Progressive activists on Monday called for an investigation into whether Gov. Rick Scott illegally deleted voicemails left on his cell phone by the administrator of the South Florida nursing home where more than a dozen seniors died amid sweltering conditions in the wake of Hurricane Irma.

  • Voicemails transcribed by Scott's staff
  • Activists demonstrated outside governor's capitol office
  • Voicemails should be considered public records, group says

The voicemails, which the administrator of the Rehabilitation Center at Hollywood Hills said warned the governor that the nursing home's air conditioning had failed and that an evacuation would be needed, were transcribed by Scott's staff at the state Emergency Operations Center in the hours following Irma's landfall last month. An evacuation, however, was slow in coming, a delay that turned out to be deadly.

Standing outside Scott's Capitol office, the activists representing the Florida Alliance for Retired Americans demanded that Tallahassee-area State Attorney Jack Campbell open a probe to determine if the governor violated the Sunshine Law by destroying the voicemails.

"We need our state attorney to read the letter we sent him and to act on it and investigate the lack of transparency, the lack of heeding the call of these nursing homes," said FLARA board member Barbara DeVane.

In drafting its letter to Campbell, the group enlisted the help of Mark Herron, a Tallahassee election law attorney versed in the Sunshine Law. Because Scott gave nursing home administrators his cell phone number and specifically requested that they call him should they have a storm-related emergency, Herron says the voicemails were public records.

"He could have said, 'you should have called the Ghostbusters'," Herron joked. "But, unfortunately, he asked for this information to be transmitted to him."

It now appears, though, that Scott didn't intend for his phone to be a clearinghouse for nursing home pleas.

"Any health care professional that thinks calling an elected official’s cell phone instead of 911 when people are in need should not be allowed to have any access to patients," Scott said in a statement after his administration suspended the Rehabilitation Center's state license.

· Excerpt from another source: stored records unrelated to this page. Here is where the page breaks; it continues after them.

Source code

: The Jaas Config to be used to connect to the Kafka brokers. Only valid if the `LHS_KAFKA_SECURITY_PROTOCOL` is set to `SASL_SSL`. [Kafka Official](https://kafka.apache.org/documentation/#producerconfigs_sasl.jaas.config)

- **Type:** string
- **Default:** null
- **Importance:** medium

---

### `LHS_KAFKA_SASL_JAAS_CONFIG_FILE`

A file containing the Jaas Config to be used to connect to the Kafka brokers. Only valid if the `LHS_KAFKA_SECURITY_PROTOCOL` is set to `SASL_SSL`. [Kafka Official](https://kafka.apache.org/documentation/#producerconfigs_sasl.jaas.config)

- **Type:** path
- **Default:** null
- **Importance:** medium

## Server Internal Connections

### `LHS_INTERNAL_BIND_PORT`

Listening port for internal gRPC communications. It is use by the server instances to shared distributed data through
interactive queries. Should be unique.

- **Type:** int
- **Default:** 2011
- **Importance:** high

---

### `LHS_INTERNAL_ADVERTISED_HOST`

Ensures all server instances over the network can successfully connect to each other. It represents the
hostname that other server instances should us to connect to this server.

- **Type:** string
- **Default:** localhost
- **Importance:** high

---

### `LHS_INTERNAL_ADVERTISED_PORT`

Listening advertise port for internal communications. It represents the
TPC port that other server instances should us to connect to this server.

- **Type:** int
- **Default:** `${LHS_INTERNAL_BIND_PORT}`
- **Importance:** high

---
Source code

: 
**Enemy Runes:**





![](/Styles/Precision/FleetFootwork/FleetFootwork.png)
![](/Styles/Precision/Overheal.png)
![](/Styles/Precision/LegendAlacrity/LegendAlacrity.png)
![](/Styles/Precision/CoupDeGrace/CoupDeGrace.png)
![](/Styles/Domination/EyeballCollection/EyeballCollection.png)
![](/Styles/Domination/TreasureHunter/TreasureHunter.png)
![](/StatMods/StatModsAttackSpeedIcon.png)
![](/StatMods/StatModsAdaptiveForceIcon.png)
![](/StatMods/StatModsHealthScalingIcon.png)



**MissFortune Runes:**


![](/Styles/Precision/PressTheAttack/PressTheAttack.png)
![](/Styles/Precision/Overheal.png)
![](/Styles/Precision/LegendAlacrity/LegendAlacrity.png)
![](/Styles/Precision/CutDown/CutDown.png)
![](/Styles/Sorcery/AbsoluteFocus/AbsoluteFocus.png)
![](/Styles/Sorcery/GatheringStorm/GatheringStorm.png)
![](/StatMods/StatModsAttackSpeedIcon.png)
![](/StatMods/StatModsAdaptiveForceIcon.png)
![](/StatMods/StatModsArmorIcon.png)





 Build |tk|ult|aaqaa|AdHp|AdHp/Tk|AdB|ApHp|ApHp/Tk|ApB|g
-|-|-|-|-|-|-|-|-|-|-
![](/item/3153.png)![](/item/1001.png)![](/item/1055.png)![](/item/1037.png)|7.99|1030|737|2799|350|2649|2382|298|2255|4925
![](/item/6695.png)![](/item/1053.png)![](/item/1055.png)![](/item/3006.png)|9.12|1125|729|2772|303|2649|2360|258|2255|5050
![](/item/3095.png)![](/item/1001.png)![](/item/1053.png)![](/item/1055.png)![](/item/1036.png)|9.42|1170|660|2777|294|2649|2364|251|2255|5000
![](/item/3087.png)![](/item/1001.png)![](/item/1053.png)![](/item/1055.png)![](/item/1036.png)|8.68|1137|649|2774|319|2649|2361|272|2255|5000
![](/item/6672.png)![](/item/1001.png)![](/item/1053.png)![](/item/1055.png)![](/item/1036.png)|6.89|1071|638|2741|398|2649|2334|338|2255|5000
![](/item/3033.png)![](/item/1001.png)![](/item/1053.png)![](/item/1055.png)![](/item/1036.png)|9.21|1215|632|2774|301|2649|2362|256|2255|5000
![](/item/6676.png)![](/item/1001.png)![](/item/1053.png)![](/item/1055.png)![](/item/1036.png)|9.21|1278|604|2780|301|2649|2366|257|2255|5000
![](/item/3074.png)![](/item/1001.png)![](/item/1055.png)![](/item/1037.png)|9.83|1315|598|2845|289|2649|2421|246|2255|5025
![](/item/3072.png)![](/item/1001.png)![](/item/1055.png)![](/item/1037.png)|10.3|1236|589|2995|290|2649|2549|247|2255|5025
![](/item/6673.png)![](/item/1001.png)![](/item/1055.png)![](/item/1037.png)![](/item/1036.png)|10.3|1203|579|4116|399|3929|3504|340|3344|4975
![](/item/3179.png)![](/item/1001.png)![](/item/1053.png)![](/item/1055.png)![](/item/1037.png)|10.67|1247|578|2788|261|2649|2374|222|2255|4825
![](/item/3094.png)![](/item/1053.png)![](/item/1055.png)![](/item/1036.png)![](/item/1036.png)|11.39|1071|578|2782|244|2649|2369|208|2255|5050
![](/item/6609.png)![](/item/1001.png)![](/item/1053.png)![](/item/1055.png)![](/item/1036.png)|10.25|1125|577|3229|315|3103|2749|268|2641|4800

The controversy over Scott's handling of the nursing home deaths tragedy has taken on political contours as the governor eyes a 2018 campaign for the U.S. Senate seat held by three-term incumbent Democratic Sen. Bill Nelson. Scott's optics-oriented staff had gone to great lengths to project the governor as a storm-hardened emergency manager, only to see much of that effort undercut by the deaths.

"We're talking to all of our nursing homes, our ALFs, because they're trying to make sure they have the power to take care of their citizens," the governor told reporters at the state Emergency Operations Center the day after the storm, just as the crisis at the Rehabilitation Center was about to peak.

Scott's office contends there is no contradiction between the governor's public statements and the way the voicemails were handled.

"In each instance, the calls were promptly returned by state officials, and the voicemails were immediately deleted so the voicemail box had room for more incoming messages. In none of these calls did the staff indicate that any of their patients were in danger," the governor's office said in a statement.

But Scott's critics disagree about the nature of the voicemails, which is one reason they say they shouldn't have been deleted.

"They were giving the governor's office knowledge of what was occurring down there," Herron said. "They were asking for help consistent with the governor's invitation to ask for that help."